Responding to a question from County Administrator John McCarthy last month, Blanset had told the planning commission that the dish — which he noted does not affect or increase in any way the cellular coverage — would connect to a T-Mobile array on Hogback Mountain, in Warren County’s section of Shenandoah National Park. Instead, he said, and apologized again for his error, the microwave dish would be pointed south-southeast to a T-Mobile antenna in Culpeper, which is closer.

Frazier said he was bothered by the fact that “we seem to be dealing with an outfit that really doesn’t have the final say” on how the tower is built, “that those decisions are made for you up the line by T-Mobile.” He insisted that the permit be approved on the condition that the tower would be built according to the submitted plans and drawings, and that the county building inspector’s office would be required to confirm this.

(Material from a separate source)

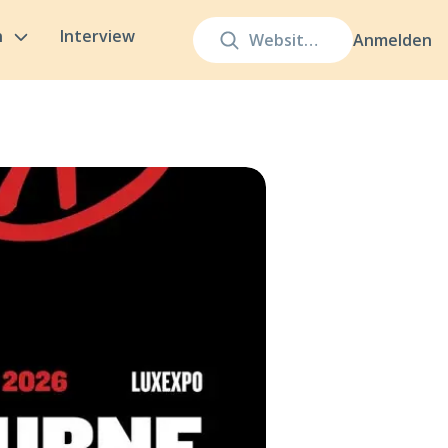
n
Interview
Anmelden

At the November planning commission hearing, McCarthy had preceded the public comment period with a caution and reminder that the county — or any local or state jurisdiction — cannot, in accordance with the federal Telecommunications Act of 1996, consider any health-related ill effects of cellular service facilities. He noted a report from County Attorney Peter Luke that cited several cases in which local jurisdictions’ decisions were overturned, including a recent case in which T-Mobile was granted the permit that Loudoun County supervisors denied them, “because the board expressly considered the health effects” as part of its decision.

The same citizens who spoke against the tower at the planning commission, Cynthia Price of Woodville (who said “it’s just not right” that health effects cannot be weighed), and Mike Luthi of Sperryville, based their objections on Monday night more on what they said would be “redundancy” of a new signal emanating from an existing cell facility. Luthi also mentioned a case in San Diego in which T-Mobile was fined for “allowing radiation to exceed the allowable limit”; McCarthy, with a copy in hand of that FCC decision, provided by Luke, clarified that T-Mobile wasn’t fined for radiation leaks, but for not properly sealing off public access to the facility, which was on a building rooftop.

McCarthy also pointed out that the zoning ordinance’s cautions against “redundancy” were meant “to bring about exactly this type of application — a co-location onto an existing facility, where no new construction will be necessary.”

AT&T’s rural broadband trial

AT&T product manager Bill Robbins said by phone this week that AT&T is testing a rural broadband internet system, based on its existing cellular towers and signals (which are available primarily in Rappahannock’s northernmost and easternmost areas). The system is designed to provide at least 10-megabit-per-second downloads and 1-Mb uploads, he said, noting that those speeds were considered “a minimum.”

AT&T will pay qualifying participants $100 to try the service for three months. Participation includes two surveys, and final approval comes only after an AT&T installer visits your house — where a separate antenna would be installed on your roof — and tests for reception.

The company is sponsoring two informational sessions next Wednesday (Dec. 16) at the Rappahannock Library, open to the public — at noon and again at 7 p.m.

Robbins said the rough area for testing would use Washington as its western edge, Flint HIll to the north, Massanova (near the intersection of Route 729 and Aaron Mountain Road) to the south and central Amissville to the east. He suggested that anyone wanting to know if their address likely qualifies for the trial, in advance of the Dec. 16 sessions, email him at wr7215@att.com, or call him at 608-216-4199.

Robbins said AT&T would like to have about 65 testers in Virginia (the trials are being run in Rappahannock and Culpeper counties), and that “a handful” of participants have already started. The new technology — Robbins wouldn’t say much about it, other than it’s based on cell technology — is also being tested in Kansas, Georgia and Alabama. All the other areas are rural, he said — but Rappahannock has the most hills, wooded areas and other geographic diversity of them all.

“We really chose Rappahannock for that reason,” he said. “We really want to test all different topographies.”